Useful information to put in your Subject line includes:

  • A standard subject heading such as "Action Requested," "Response Requested," "FYI," or "Read Only," depending on the action indicated in the body of the message.
  • The meaningful objective or supporting project that the message relates to, for example, "FY '05 budget forecasting."
  • The required action, if applicable, for example, "Consolidate departmental budget spreadsheets."
  • The due date, if applicable, for example, "Due by July 7."

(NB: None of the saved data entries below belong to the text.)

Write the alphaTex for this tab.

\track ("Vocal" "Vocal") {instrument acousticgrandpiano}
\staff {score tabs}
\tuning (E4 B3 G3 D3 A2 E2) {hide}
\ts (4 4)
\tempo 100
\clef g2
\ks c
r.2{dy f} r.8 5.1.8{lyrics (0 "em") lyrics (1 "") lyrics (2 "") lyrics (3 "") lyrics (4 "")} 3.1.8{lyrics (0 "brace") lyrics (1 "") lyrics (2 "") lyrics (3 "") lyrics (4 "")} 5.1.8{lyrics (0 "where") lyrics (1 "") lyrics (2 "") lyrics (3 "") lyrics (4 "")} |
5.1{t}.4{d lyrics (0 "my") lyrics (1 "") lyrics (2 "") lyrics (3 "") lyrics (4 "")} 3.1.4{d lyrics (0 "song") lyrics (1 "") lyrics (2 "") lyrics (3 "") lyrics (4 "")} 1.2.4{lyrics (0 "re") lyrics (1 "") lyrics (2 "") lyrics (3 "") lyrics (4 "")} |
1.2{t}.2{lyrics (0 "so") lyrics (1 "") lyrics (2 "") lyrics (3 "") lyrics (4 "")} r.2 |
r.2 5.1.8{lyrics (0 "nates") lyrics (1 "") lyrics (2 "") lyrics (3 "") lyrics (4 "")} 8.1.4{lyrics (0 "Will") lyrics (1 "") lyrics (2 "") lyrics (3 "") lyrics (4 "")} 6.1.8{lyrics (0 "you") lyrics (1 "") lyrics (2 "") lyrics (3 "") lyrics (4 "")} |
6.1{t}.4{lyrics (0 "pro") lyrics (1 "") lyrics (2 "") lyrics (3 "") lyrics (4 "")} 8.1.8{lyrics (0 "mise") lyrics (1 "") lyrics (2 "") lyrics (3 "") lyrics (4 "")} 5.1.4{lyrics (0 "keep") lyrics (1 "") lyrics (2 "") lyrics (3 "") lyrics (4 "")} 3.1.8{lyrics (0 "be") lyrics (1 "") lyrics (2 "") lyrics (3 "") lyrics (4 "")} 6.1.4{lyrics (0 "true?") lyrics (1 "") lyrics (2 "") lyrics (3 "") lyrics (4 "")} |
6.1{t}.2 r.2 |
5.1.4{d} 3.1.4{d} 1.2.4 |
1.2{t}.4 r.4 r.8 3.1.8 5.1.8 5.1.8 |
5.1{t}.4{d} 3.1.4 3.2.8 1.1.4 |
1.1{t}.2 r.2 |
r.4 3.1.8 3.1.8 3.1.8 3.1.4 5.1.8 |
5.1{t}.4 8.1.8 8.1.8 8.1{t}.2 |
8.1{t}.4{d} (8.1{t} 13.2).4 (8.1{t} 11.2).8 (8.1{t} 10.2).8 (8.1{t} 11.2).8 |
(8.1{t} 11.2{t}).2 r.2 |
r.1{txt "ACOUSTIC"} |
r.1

An example of an effective Subject line is "Action Requested — Consolidate all department spreadsheets for FY '05 budget and return to me by May 15th."

The To, Cc, and Bcc lines

After you write an effective e-mail message by using the MPS e-mail P.A.S.S. model, you can complete the To, Cc, and Bcc lines. It's important that you target your message to the appropriate audience and not overwhelm people with e-mail that does not relate to their meaningful objectives or supporting projects. Appropriately addressed e-mail messages reduce e-mail volume, increase productive work, and help you and your staff stay focused on your real objectives instead of meaningless distractions.

The To line
If you want to make sure that the right people take the right action, ensure that the right people are on the To line. The To line and the Subject line are integrated. Each individual on the To line is responsible for taking the action (or part of an action) outlined on the Subject line and the message relates directly to one of their meaningful objectives or supporting projects.
If the Subject line effectively summarizes the message and the message is clearly written, each recipient on the To line will have a clear understanding of the objective or project that the message relates to, the action to take, and the due date requested.

The Cc line
It's tempting to put as many people on the Cc line as possible in order to cover your bases. However, there is a more appropriate way to use the Cc line. Remember: 

  • No action or response should be expected of individuals on the Cc line. The recipient needs only to read or file the message.
  • Only those individuals whose meaningful objectives are affected by the communication should be included on the Cc line. If you are not sure that the communication relates to a recipient's objectives, you can check with that person to find out whether they want to receive the message.

The Bcc line
This line should be used very judiciously. Protecting a distribution list and keeping individuals from receiving a "Reply" or "Reply All" are good uses of this line.
In general, it's best not to use the Bcc line to slyly escalate matters, as there is always a chance that the individual on the Bcc line could hit "Reply All" and unintentionally reveal that the matter was escalated.

Some final questions before you hit "Send"

You have finished writing and addressing your e-mail message. Now, ask yourself the following questions to ensure that you send meaningful e-mail communications:

  • Have I followed the MPS e-mail P.A.S.S. model in writing the message?
  • Have I included enough information in the message so that it will not come back to me with questions?
  • Am I sending the message to the correct recipients?
  • Have I run the spelling checker and edited the message for grammar and jargon?

Using the McGhee Productivity Solutions e-mail P.A.S.S. model for writing effective e-mail communications can greatly enhance your correspondence. Sending clear, well-defined messages can reduce the volume of e-mail you send and receive, encourages needed answers and correct action, saves time, and limits e-mail trails. Take the time to pause and think through your e-mail message BEFORE you write it. You'll be amazed at the results you get!